Background Alpha-chloralose (AC) is a compound known to be toxic to various animal species and humans. In 2018 and 2019 an increase in suspected cases of AC poisoning in cats related to the use of AC as a rodenticide was reported to national veterinary and chemical authorities in Finland, Norway and Sweden by veterinarians working in clinical practices in respective country. The aims of this study were to prospectively investigate AC poisoning in cats, including possible secondary poisoning by consuming poisoned mice, and to study metabolism and excretion of AC in cats through analysis of feline urine.
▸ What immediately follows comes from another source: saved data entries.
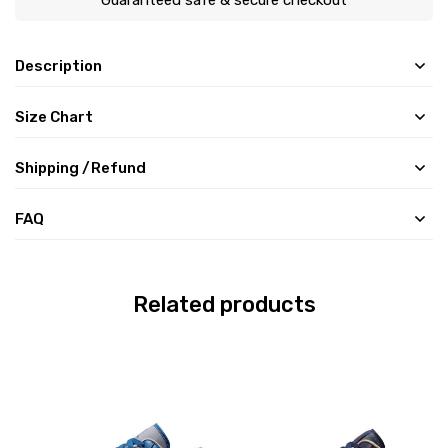
Description
Size Chart
Shipping /Refund
FAQ
Related products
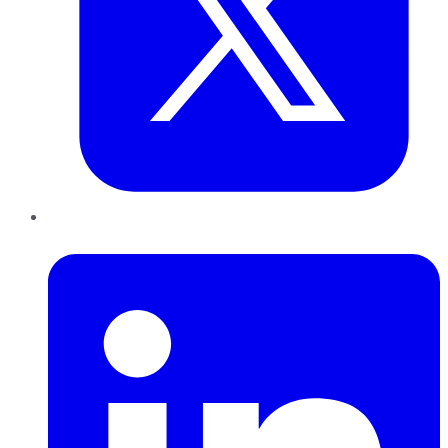
LinkedIn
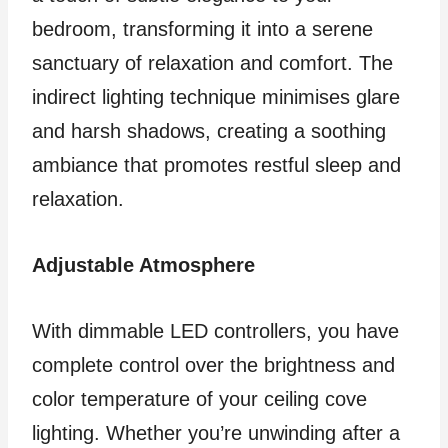
bedroom, transforming it into a serene
sanctuary of relaxation and comfort. The
indirect lighting technique minimises glare
and harsh shadows, creating a soothing
ambiance that promotes restful sleep and
relaxation.
Adjustable Atmosphere
With dimmable LED controllers, you have
complete control over the brightness and
color temperature of your ceiling cove
lighting. Whether you’re unwinding after a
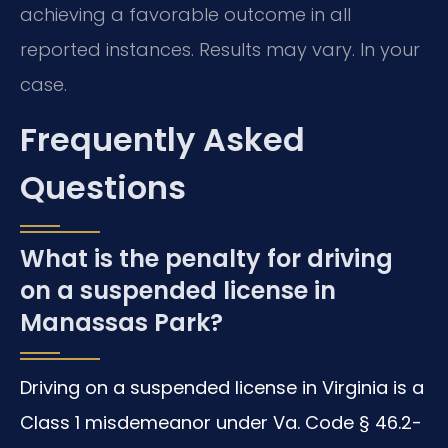
achieving a favorable outcome in all
reported instances. Results may vary. In your
case.
Frequently Asked
Questions
What is the penalty for driving
on a suspended license in
Manassas Park?
Driving on a suspended license in Virginia is a
Class 1 misdemeanor under Va. Code § 46.2-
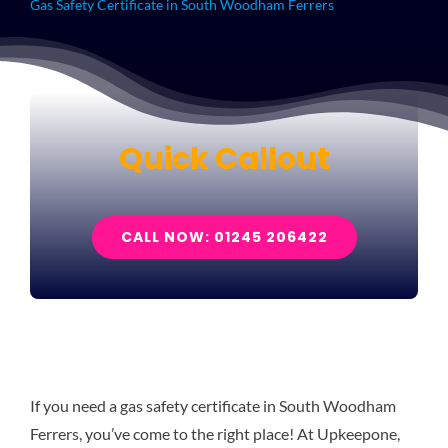
Gas Safety Certificate in South Woodham Ferrers
Quick Callout
CALL NOW: 01245 206422
If you need a gas safety certificate in South Woodham
Ferrers, you’ve come to the right place! At Upkeepone,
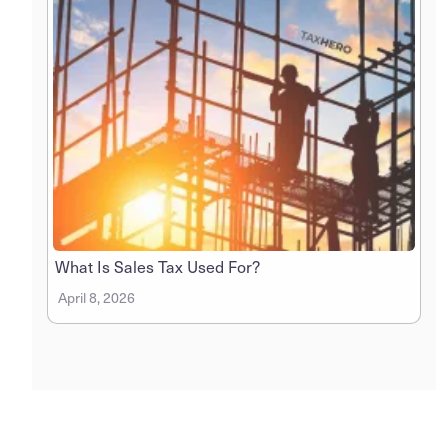
What Is Sales Tax Used For?
April 8, 2026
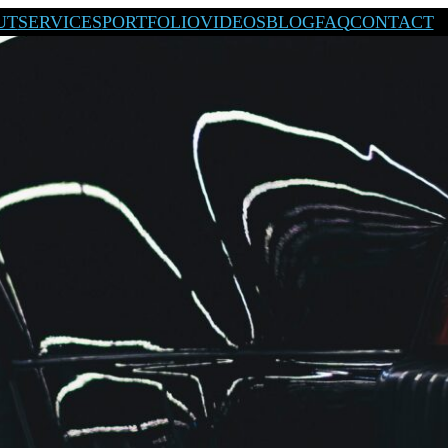
UT
SERVICES
PORTFOLIO
VIDEOS
BLOG
FAQ
CONTACT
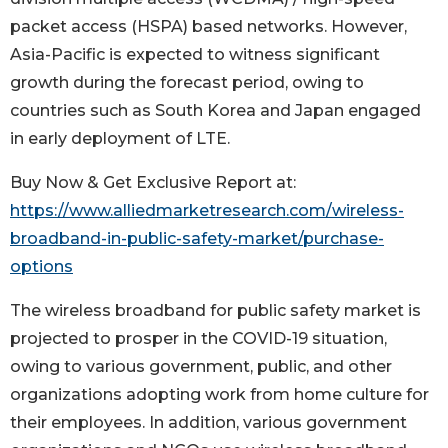
packet access (HSPA) based networks. However,
Asia-Pacific is expected to witness significant
growth during the forecast period, owing to
countries such as South Korea and Japan engaged
in early deployment of LTE.
Buy Now & Get Exclusive Report at:
https://www.alliedmarketresearch.com/wireless-
broadband-in-public-safety-market/purchase-
options
The wireless broadband for public safety market is
projected to prosper in the COVID-19 situation,
owing to various government, public, and other
organizations adopting work from home culture for
their employees. In addition, various government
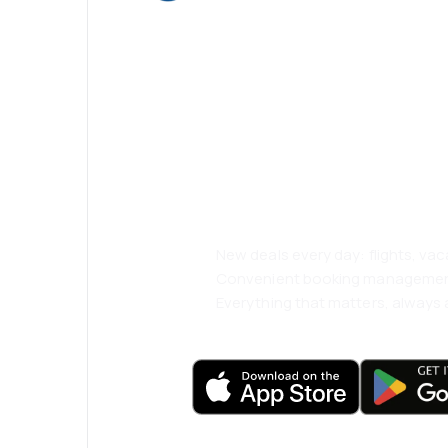
Psst! Download
and travel even
comfortably.
New deals every day: flights, vac
Convenient booking manageme
Everything that matters, always a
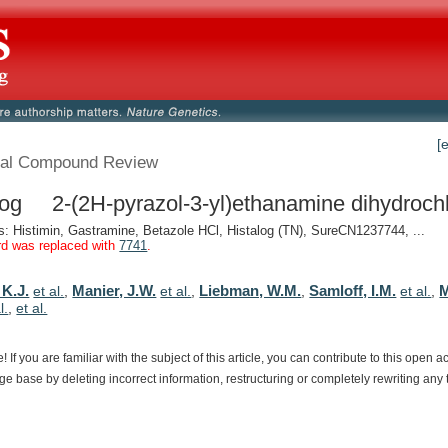
[
al Compound Review
log 2-(2H-pyrazol-3-yl)ethanamine dihydrochl
 Histimin, Gastramine, Betazole HCl, Histalog (TN), SureCN1237744, ...
rd was replaced with
7741
.
 K.J.
Manier, J.W.
Liebman, W.M.
Samloff, I.M.
M
et al.
,
et al.
,
,
et al.
,
l.
,
et al.
e!
If
you
are
familiar
with
the
subject
of
this
article,
you
can
contribute
to
this
open
a
dge
base
by
deleting
incorrect
information,
restructuring
or
completely
rewriting
any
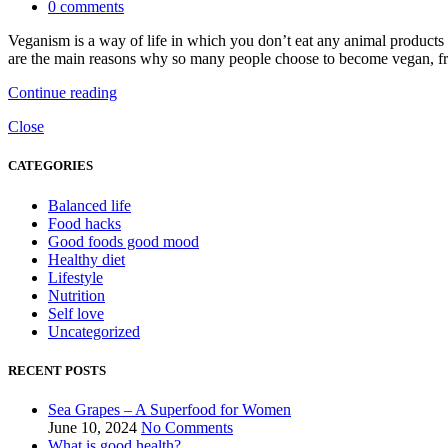
0
comments
Veganism is a way of life in which you don’t eat any animal products 
are the main reasons why so many people choose to become vegan, from 
Continue reading
Close
CATEGORIES
Balanced life
Food hacks
Good foods good mood
Healthy diet
Lifestyle
Nutrition
Self love
Uncategorized
RECENT POSTS
Sea Grapes – A Superfood for Women
June 10, 2024
No Comments
What is good health?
Methods Data on signalment, history and clinical findings were prospectively collected in Finland, Norway and Sweden from July 2020 until March of 2021 using a questionnaire which the attending veterinarian completed and submitted together with a serum sample collected from suspected feline cases of AC-poisoning. The diagnosis was confirmed by quantification of AC in serum samples. Content of AC was studied in four feline urine samples, including screening for AC metabolites by UHPLC-HRMS/MS. Bait intake and amount of AC consumed by mice was observed in wild mice during an extermination of a rodent infestation. Results In total, 59 of 70 collected questionnaires and accompanying serum samples were included, with 127 to 70 100 ng/mL AC detected in the serum. Several tentative AC-metabolites were detected in the analysed feline urine samples, including dechlorinated and oxidated AC, several sulfate conjugates, and one glucuronic acid conjugate of AC. The calculated amount of AC ingested by each mouse was 33 to 106 mg with a mean of 61 mg. Conclusions Clinical recognition of symptoms of AC poisoning in otherwise healthy cats roaming free outdoors and known to be rodent hunters strongly correlated with confirmation of the diagnosis through toxicological analyses of serum samples. The collected feline exposure data regarding AC show together with the calculation of the intake of bait and subsequent AC concentrations in mice that secondary poisoning from ingestion of mice is possible. The results of the screening for AC metabolites in feline urine confirm that cats excrete AC both unchanged and metabolized through dechlorination, oxidation, glucuronidation and sulfatation pathways

Alpha-chloralose poisoning in cats : Nordic Report highlights the risk of poisoning to non-target species

This report provides results from studies of Alphachloralosis poisoning in cats in three Nordic countries. A publication by Windahl et al. (2022) is the main scientific foundation to the report. The aim of this study was to investigate the possibility of secondary AC poisoning in cats from consuming poisoned mice, and to study metabolism and excretion of AC in cats. Findings in studies highlighted in the report showed that secondary poisoning of cats from ingestion of mice is possible and highlights the risk of AC poisoning to non-target species. Observations of wild mice revealed that they can consume significantly more AC-containing bait than earlier presumed.